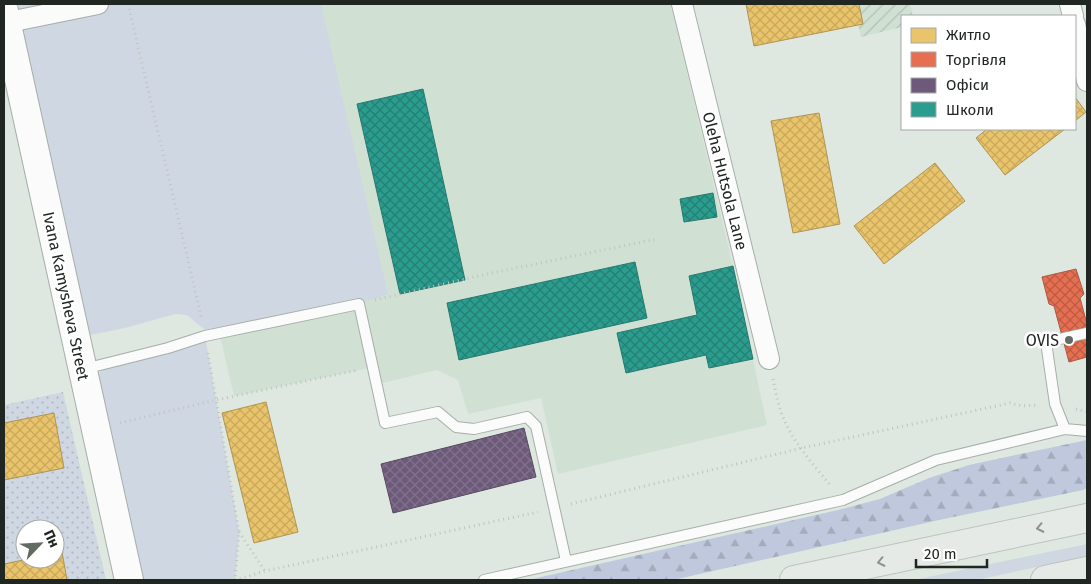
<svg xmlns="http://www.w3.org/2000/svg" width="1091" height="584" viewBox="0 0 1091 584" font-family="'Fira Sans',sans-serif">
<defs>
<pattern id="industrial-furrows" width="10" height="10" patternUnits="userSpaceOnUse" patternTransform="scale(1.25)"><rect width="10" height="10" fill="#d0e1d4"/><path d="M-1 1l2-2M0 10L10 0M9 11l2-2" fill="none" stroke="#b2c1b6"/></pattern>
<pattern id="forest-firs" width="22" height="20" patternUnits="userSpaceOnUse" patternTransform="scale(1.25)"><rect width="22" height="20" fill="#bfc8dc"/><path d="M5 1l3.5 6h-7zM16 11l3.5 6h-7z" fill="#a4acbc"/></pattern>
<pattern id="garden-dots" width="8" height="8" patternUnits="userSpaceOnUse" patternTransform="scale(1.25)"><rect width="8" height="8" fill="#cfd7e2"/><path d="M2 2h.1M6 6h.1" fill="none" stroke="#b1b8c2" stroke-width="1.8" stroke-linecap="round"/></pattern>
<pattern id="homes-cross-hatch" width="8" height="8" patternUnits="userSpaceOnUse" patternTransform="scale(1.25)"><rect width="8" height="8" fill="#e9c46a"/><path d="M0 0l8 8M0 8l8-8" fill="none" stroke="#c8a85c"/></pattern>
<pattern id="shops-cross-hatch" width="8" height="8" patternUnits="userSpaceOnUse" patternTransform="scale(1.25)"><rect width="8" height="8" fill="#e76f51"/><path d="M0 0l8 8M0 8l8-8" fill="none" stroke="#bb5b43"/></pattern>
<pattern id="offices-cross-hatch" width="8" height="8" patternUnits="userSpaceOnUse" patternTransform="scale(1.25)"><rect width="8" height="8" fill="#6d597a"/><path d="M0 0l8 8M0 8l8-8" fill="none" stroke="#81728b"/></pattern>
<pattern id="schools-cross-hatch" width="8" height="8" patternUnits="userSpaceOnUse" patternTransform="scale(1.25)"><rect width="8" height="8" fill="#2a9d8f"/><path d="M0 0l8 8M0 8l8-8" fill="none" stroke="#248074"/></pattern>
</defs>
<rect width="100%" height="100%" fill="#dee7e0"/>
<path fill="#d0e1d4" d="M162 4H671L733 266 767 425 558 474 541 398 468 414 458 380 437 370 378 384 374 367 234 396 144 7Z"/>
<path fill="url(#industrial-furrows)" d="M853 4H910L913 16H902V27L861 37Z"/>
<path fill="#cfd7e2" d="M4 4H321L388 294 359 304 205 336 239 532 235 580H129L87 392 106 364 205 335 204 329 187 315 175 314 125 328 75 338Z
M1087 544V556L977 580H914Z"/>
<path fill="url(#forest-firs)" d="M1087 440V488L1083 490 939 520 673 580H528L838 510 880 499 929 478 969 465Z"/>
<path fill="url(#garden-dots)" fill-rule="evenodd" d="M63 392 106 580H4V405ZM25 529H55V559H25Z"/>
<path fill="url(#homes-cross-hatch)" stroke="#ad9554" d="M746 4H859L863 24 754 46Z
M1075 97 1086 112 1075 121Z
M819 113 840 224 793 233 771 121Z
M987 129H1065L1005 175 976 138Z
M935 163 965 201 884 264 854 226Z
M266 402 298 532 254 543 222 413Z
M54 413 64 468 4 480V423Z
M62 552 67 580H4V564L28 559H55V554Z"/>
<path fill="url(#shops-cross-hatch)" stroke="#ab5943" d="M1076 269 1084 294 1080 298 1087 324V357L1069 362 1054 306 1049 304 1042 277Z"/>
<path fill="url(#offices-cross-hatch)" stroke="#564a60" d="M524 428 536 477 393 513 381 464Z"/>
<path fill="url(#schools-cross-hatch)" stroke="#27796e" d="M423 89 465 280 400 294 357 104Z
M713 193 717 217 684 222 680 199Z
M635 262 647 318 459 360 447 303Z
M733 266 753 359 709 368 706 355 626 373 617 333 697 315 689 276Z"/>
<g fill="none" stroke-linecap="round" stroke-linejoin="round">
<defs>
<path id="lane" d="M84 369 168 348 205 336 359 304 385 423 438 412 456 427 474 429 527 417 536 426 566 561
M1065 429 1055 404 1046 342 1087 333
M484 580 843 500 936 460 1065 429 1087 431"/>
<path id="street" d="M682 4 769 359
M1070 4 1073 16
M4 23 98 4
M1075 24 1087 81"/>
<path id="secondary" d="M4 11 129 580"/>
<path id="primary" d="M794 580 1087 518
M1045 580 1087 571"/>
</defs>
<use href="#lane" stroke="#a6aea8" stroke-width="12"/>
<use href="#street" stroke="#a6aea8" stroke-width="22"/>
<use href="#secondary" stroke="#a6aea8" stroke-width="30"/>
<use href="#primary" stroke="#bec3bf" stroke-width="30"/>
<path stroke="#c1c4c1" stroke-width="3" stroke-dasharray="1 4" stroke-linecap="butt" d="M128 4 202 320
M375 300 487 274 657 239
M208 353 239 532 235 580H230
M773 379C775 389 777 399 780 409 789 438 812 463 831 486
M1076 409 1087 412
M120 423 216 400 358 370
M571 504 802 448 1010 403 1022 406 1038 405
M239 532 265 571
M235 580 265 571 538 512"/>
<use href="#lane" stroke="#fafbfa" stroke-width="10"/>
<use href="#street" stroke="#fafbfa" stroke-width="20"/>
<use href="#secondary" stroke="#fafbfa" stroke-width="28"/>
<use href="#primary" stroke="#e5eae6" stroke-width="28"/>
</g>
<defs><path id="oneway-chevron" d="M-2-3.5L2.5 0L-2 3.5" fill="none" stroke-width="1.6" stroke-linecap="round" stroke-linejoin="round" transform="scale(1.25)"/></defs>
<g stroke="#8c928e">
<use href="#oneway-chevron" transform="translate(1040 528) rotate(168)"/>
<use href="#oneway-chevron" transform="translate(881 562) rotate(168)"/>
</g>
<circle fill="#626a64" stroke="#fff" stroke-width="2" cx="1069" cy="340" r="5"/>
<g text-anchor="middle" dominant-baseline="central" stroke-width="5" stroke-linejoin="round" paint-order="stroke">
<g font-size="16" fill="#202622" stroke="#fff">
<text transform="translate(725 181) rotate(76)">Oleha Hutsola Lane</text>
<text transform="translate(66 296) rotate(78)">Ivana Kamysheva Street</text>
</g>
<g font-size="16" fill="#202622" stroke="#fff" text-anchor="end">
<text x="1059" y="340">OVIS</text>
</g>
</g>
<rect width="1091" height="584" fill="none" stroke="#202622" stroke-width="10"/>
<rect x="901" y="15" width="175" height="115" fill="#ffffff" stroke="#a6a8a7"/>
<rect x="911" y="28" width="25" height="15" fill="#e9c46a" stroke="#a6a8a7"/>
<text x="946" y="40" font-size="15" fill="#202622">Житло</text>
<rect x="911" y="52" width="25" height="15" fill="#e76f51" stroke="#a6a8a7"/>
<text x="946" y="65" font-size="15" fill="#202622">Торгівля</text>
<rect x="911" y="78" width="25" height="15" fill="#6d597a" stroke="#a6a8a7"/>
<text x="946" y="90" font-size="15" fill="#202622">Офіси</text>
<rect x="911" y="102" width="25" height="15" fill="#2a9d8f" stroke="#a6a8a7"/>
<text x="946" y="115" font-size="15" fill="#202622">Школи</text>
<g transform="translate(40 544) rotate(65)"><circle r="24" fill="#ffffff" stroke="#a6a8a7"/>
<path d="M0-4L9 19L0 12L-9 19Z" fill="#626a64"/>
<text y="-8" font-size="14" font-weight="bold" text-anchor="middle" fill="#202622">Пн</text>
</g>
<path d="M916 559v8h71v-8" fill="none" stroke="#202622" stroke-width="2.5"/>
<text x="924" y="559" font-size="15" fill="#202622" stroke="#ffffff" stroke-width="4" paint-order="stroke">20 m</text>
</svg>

____________

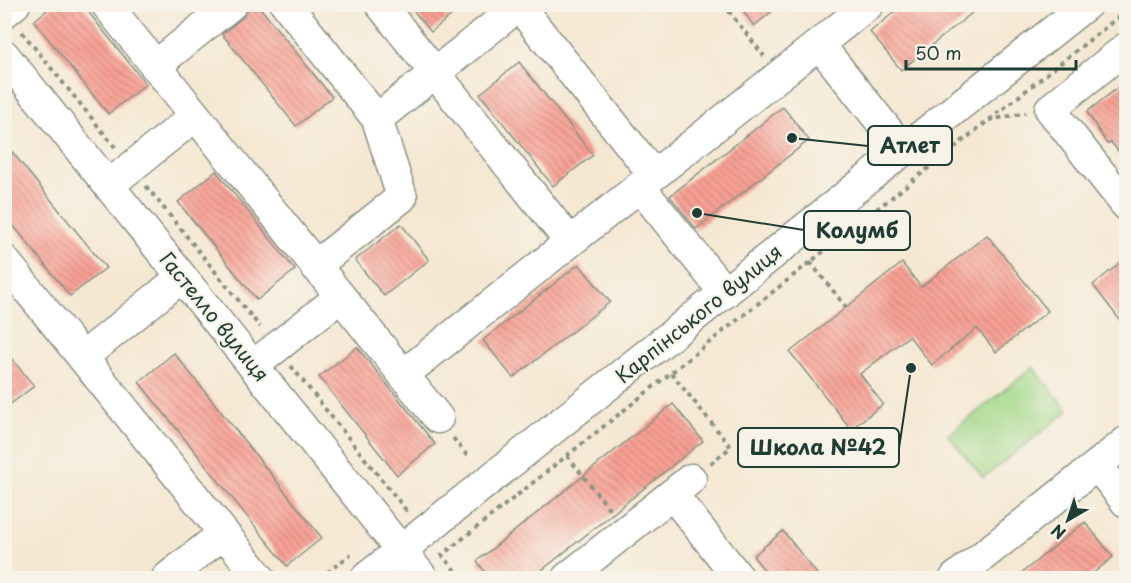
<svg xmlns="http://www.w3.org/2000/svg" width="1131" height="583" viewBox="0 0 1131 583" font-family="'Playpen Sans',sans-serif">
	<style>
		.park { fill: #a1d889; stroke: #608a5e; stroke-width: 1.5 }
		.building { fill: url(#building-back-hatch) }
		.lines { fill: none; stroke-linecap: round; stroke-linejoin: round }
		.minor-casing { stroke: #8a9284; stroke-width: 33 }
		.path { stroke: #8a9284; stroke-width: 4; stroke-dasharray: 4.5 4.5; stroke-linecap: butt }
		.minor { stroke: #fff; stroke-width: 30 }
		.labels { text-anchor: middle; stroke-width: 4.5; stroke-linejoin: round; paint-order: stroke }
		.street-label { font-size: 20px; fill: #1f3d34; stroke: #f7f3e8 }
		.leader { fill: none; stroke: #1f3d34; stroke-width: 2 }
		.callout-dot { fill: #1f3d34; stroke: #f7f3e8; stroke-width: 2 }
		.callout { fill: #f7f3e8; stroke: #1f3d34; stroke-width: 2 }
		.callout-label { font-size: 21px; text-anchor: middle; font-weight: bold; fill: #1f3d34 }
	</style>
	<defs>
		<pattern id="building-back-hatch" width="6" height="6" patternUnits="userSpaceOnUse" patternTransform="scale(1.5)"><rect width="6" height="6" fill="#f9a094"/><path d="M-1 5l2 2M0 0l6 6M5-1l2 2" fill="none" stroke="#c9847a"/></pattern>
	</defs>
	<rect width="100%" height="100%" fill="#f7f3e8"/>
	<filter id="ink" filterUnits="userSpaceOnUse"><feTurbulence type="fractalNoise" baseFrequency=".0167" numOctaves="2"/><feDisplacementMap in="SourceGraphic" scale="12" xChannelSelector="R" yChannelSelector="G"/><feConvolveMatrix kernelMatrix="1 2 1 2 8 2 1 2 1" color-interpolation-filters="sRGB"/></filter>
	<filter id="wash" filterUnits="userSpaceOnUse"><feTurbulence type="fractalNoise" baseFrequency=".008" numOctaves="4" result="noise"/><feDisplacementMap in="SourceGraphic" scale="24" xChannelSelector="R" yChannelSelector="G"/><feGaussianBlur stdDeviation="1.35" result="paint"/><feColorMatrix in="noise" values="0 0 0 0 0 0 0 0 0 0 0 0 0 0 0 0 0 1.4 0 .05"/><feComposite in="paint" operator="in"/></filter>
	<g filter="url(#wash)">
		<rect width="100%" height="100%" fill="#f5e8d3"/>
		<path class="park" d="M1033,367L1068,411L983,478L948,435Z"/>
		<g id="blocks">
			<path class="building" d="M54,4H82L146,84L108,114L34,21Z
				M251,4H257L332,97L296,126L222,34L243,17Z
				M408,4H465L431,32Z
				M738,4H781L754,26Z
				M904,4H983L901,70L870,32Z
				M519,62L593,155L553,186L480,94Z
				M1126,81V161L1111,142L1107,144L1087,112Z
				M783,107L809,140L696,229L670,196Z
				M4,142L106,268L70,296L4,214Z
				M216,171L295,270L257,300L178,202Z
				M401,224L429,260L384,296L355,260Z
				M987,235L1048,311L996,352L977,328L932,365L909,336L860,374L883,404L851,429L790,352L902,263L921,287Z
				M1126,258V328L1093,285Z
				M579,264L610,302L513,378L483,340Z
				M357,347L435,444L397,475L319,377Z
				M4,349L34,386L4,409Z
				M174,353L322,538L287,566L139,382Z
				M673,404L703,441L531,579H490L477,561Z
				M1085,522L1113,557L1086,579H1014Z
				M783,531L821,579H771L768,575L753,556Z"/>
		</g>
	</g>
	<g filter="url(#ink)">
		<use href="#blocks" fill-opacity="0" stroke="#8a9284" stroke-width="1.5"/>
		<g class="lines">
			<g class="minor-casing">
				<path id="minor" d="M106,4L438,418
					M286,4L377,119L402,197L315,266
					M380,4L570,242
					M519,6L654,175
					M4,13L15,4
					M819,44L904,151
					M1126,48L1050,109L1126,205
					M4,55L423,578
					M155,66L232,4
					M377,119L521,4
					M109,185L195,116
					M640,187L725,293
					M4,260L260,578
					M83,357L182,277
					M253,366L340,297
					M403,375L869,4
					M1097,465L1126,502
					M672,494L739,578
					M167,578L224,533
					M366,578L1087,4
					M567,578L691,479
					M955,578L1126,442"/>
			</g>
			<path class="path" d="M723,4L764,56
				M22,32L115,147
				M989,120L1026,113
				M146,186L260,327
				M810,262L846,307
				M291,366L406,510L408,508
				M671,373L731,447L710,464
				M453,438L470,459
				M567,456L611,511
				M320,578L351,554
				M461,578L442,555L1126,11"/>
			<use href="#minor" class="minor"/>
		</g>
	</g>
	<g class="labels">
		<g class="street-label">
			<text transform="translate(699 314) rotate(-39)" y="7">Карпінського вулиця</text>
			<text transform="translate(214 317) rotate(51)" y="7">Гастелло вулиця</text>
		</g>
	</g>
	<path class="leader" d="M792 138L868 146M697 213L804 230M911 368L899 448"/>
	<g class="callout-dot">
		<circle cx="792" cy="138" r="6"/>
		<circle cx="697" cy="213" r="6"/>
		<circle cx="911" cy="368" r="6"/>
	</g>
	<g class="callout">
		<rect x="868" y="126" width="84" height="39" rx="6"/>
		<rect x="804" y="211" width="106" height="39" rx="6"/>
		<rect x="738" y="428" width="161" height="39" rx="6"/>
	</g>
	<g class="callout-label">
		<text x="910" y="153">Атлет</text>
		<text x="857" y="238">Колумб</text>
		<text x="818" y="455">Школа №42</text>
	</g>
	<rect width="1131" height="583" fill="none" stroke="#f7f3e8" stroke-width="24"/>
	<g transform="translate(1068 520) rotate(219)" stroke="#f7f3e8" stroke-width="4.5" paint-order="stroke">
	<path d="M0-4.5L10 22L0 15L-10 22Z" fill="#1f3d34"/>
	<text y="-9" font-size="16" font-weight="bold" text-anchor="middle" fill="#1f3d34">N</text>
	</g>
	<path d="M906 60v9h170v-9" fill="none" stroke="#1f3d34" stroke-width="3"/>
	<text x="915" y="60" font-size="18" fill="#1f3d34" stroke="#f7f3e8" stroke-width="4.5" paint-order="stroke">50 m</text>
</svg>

____________

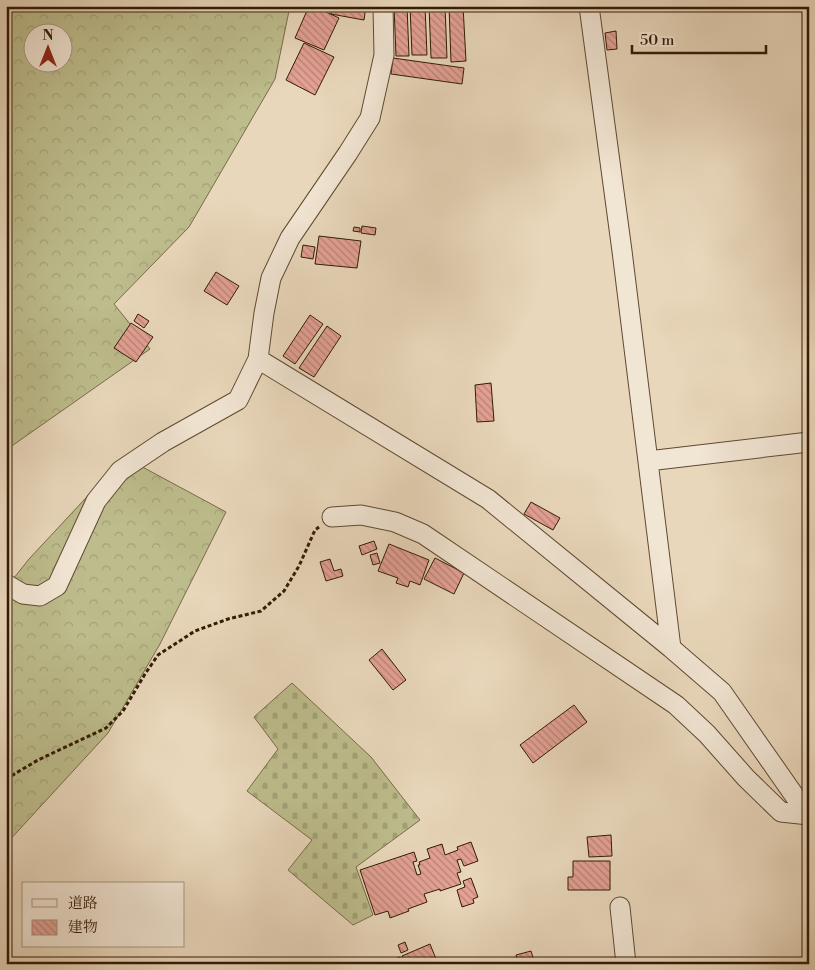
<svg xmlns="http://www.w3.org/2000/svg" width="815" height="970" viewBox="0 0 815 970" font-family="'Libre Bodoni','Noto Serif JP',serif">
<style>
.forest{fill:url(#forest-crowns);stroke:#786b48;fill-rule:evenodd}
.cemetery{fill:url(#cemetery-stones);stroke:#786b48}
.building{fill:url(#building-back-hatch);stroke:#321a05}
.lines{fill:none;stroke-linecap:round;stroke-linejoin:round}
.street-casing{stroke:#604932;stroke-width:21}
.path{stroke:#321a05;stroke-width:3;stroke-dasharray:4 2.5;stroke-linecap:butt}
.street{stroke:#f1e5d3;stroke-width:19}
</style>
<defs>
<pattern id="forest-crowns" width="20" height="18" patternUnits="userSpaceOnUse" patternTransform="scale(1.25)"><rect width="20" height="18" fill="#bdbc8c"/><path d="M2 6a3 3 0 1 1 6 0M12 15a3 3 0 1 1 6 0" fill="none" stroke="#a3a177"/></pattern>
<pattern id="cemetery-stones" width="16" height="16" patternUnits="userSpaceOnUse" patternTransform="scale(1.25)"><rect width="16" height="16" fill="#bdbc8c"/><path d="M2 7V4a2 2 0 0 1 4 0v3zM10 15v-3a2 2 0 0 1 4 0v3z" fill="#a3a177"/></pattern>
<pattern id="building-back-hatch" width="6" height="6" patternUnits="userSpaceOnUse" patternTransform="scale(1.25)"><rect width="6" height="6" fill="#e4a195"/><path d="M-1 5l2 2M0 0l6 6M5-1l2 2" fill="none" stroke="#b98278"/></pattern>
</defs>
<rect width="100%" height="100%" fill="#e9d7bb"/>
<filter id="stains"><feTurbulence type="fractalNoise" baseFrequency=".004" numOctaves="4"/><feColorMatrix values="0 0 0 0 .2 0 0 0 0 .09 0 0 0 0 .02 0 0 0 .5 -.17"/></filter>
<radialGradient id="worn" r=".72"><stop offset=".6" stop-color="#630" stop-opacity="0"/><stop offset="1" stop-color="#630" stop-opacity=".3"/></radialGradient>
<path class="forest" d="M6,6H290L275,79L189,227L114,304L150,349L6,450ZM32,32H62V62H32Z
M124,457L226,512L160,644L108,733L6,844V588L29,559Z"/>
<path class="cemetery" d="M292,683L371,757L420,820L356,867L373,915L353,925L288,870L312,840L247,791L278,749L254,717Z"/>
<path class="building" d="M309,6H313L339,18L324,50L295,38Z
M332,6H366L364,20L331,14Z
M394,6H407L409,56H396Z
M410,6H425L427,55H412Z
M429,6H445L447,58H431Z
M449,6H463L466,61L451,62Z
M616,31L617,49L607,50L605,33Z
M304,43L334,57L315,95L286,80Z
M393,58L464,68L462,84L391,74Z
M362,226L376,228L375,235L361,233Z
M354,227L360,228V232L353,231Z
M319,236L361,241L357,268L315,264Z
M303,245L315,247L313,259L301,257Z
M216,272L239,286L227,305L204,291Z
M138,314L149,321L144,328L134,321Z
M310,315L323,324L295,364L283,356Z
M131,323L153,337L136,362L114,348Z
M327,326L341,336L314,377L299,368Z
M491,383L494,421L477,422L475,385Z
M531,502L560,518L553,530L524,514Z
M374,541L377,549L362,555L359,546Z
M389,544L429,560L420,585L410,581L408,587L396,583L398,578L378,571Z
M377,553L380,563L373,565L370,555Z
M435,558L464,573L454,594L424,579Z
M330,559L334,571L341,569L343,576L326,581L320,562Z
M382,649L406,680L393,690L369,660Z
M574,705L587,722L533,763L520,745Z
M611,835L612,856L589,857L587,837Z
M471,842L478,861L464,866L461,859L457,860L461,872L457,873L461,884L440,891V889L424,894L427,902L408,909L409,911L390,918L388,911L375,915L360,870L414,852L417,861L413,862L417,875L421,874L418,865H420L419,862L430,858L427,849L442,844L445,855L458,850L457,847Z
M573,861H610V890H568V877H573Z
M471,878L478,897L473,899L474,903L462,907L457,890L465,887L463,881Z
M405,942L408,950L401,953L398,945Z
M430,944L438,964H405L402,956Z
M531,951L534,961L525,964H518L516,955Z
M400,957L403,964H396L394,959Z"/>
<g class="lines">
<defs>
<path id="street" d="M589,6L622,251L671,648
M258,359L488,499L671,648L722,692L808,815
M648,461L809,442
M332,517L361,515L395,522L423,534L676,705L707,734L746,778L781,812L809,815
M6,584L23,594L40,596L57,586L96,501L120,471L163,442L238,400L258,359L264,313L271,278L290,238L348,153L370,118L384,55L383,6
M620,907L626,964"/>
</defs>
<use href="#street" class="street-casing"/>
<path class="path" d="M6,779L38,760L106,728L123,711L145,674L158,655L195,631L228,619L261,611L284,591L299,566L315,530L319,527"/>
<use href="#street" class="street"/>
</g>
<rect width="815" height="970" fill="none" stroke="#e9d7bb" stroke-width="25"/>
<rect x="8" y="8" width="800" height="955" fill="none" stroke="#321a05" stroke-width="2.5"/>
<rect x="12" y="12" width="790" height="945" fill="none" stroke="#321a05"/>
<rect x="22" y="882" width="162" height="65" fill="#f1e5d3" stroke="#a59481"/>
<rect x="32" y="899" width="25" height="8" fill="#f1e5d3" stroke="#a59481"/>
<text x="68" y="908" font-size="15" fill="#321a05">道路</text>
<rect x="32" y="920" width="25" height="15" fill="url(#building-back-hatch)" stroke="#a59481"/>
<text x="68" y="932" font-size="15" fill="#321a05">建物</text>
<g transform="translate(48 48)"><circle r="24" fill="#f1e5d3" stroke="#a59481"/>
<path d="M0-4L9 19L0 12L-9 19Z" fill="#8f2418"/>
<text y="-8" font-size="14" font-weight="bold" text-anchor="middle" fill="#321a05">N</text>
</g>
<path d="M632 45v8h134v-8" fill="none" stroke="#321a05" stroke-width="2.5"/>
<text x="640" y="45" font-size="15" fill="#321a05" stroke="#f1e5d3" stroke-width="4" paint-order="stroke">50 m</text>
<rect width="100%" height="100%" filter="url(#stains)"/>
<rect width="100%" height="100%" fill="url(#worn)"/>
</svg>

____________

■ Work item ■
Find the word "worn" in the data and show each line that holds it.

■ Expected answer ■
<radialGradient id="worn" r=".72"><stop offset=".6" stop-color="#630" stop-opacity="0"/><stop offset="1" stop-color="#630" stop-opacity=".3"/></radialGradient>
<rect width="100%" height="100%" fill="url(#worn)"/>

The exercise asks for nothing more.